(Page-level text extractions)
--- --- ---
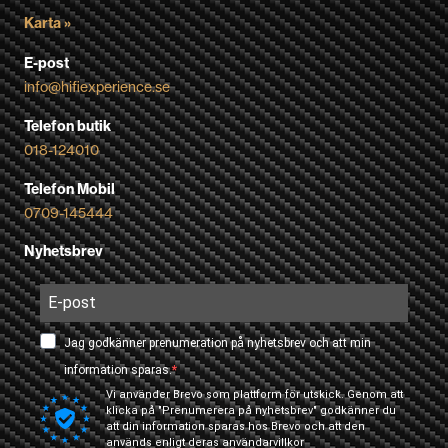
Karta »
E-post
info@hifiexperience.se
Telefon butik
018-124010
Telefon Mobil
0709-145444
Nyhetsbrev
Jag godkänner prenumeration på nyhetsbrev och att min
information sparas.
Vi använder Brevo som plattform för utskick. Genom att
klicka på "Prenumerera på nyhetsbrev" godkänner du
att din information sparas hos Brevo och att den
används enligt deras
användarvillkor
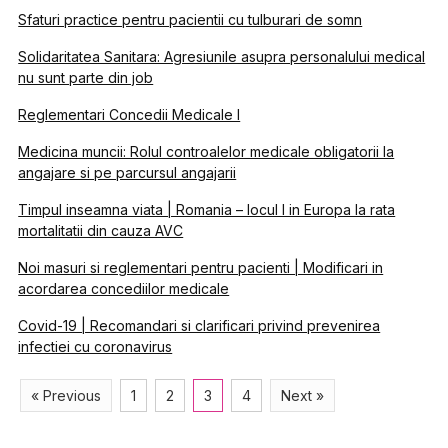
Sfaturi practice pentru pacientii cu tulburari de somn
Solidaritatea Sanitara: Agresiunile asupra personalului medical
nu sunt parte din job
Reglementari Concedii Medicale I
Medicina muncii: Rolul controalelor medicale obligatorii la
angajare si pe parcursul angajarii
Timpul inseamna viata | Romania – locul I in Europa la rata
mortalitatii din cauza AVC
Noi masuri si reglementari pentru pacienti | Modificari in
acordarea concediilor medicale
Covid-19 | Recomandari si clarificari privind prevenirea
infectiei cu coronavirus
« Previous
1
2
3
4
Next »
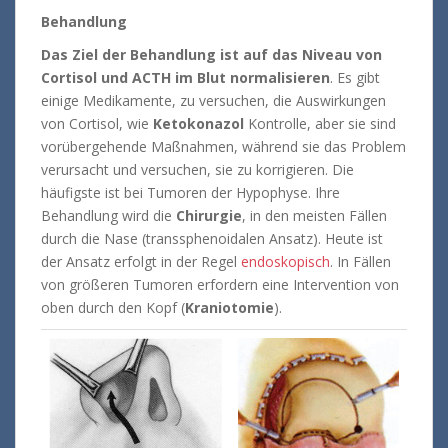
Behandlung
Das Ziel der Behandlung ist auf das Niveau von
Cortisol und ACTH im Blut normalisieren
. Es gibt
einige Medikamente, zu versuchen, die Auswirkungen
von Cortisol, wie
Ketokonazol
Kontrolle, aber sie sind
vorübergehende Maßnahmen, während sie das Problem
verursacht und versuchen, sie zu korrigieren. Die
häufigste ist bei Tumoren der Hypophyse. Ihre
Behandlung wird die
Chirurgie
, in den meisten Fällen
durch die Nase (transsphenoidalen Ansatz). Heute ist
der Ansatz erfolgt in der Regel
endoskopisch
. In Fällen
von größeren Tumoren erfordern eine Intervention von
oben durch den Kopf (
Kraniotomie
).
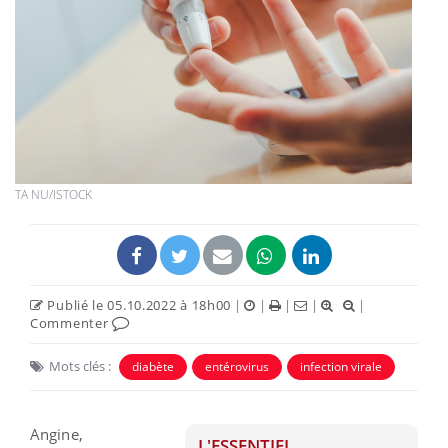
TA NU/ISTOCK
Publié le 05.10.2022 à 18h00
|
|
|
|
|
Commenter
Mots clés :
diabète
entérovirus
infection virale
Angine,
L'ESSENTIEL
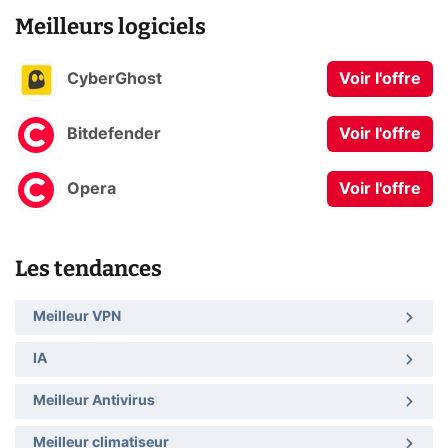
Meilleurs logiciels
CyberGhost
Voir l'offre
Bitdefender
Voir l'offre
Opera
Voir l'offre
Les tendances
Meilleur VPN
IA
Meilleur Antivirus
Meilleur climatiseur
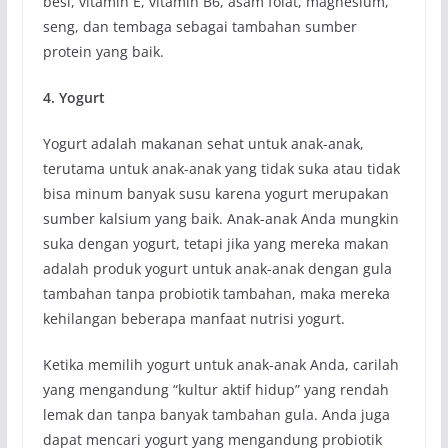
besi, vitamin E, vitamin B6, asam folat, magnesium,
seng, dan tembaga sebagai tambahan sumber
protein yang baik.
4. Yogurt
Yogurt adalah makanan sehat untuk anak-anak,
terutama untuk anak-anak yang tidak suka atau tidak
bisa minum banyak susu karena yogurt merupakan
sumber kalsium yang baik. Anak-anak Anda mungkin
suka dengan yogurt, tetapi jika yang mereka makan
adalah produk yogurt untuk anak-anak dengan gula
tambahan tanpa probiotik tambahan, maka mereka
kehilangan beberapa manfaat nutrisi yogurt.
Ketika memilih yogurt untuk anak-anak Anda, carilah
yang mengandung “kultur aktif hidup” yang rendah
lemak dan tanpa banyak tambahan gula. Anda juga
dapat mencari yogurt yang mengandung probiotik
--- --- ---
Your task is to retype the entries verbatim, starting with the line that holds "Das Ziel der" and stopping after the line that holds "vorübergehende Maßnahmen, während".

▶ TASK RESPONSE
Das Ziel der Behandlung ist auf das Niveau von
Cortisol und ACTH im Blut normalisieren
. Es gibt
einige Medikamente, zu versuchen, die Auswirkungen
von Cortisol, wie
Ketokonazol
Kontrolle, aber sie sind
vorübergehende Maßnahmen, während sie das Problem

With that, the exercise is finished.